TASK INSTRUCTIONS: Would you copy the listing below exactly, keeping the pictures out?

======== AVAILABLE DATA

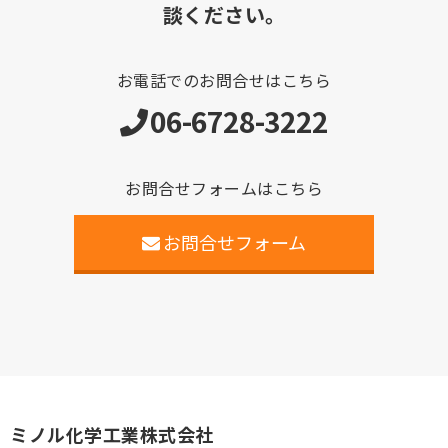
談ください。
お電話でのお問合せはこちら
06-6728-3222
お問合せフォームはこちら
お問合せフォーム
ミノル化学工業株式会社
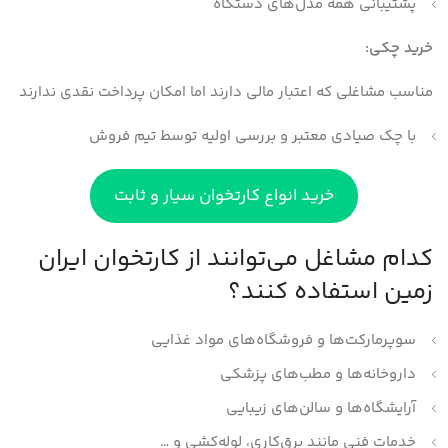
پشتیبانی همه مدل‌های دستگاه
خرید چکی:
مناسب مشاغلی که اعتبار مالی دارند اما امکان پرداخت نقدی ندارند
با چک صیادی معتبر و بررسی اولیه توسط تیم فروش
خرید انواع کارتخوان سیار و ثابت
کدام مشاغل می‌توانند از کارتخوان ایران
زمین استفاده کنند؟
سوپرمارکت‌ها و فروشگاه‌های مواد غذایی
داروخانه‌ها و مطب‌های پزشکی
آرایشگاه‌ها و سالن‌های زیبایی
خدمات فنی مانند برق‌کاری، لوله‌کشی و …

================

ANSWER BOX:
談ください。
お電話でのお問合せはこちら
06-6728-3222
お問合せフォームはこちら
お問合せフォーム
ミノル化学工業株式会社
پشتیبانی همه مدل‌های دستگاه
خرید چکی:
مناسب مشاغلی که اعتبار مالی دارند اما امکان پرداخت نقدی ندارند
با چک صیادی معتبر و بررسی اولیه توسط تیم فروش
خرید انواع کارتخوان سیار و ثابت
کدام مشاغل می‌توانند از کارتخوان ایران
زمین استفاده کنند؟
سوپرمارکت‌ها و فروشگاه‌های مواد غذایی
داروخانه‌ها و مطب‌های پزشکی
آرایشگاه‌ها و سالن‌های زیبایی
خدمات فنی مانند برق‌کاری، لوله‌کشی و …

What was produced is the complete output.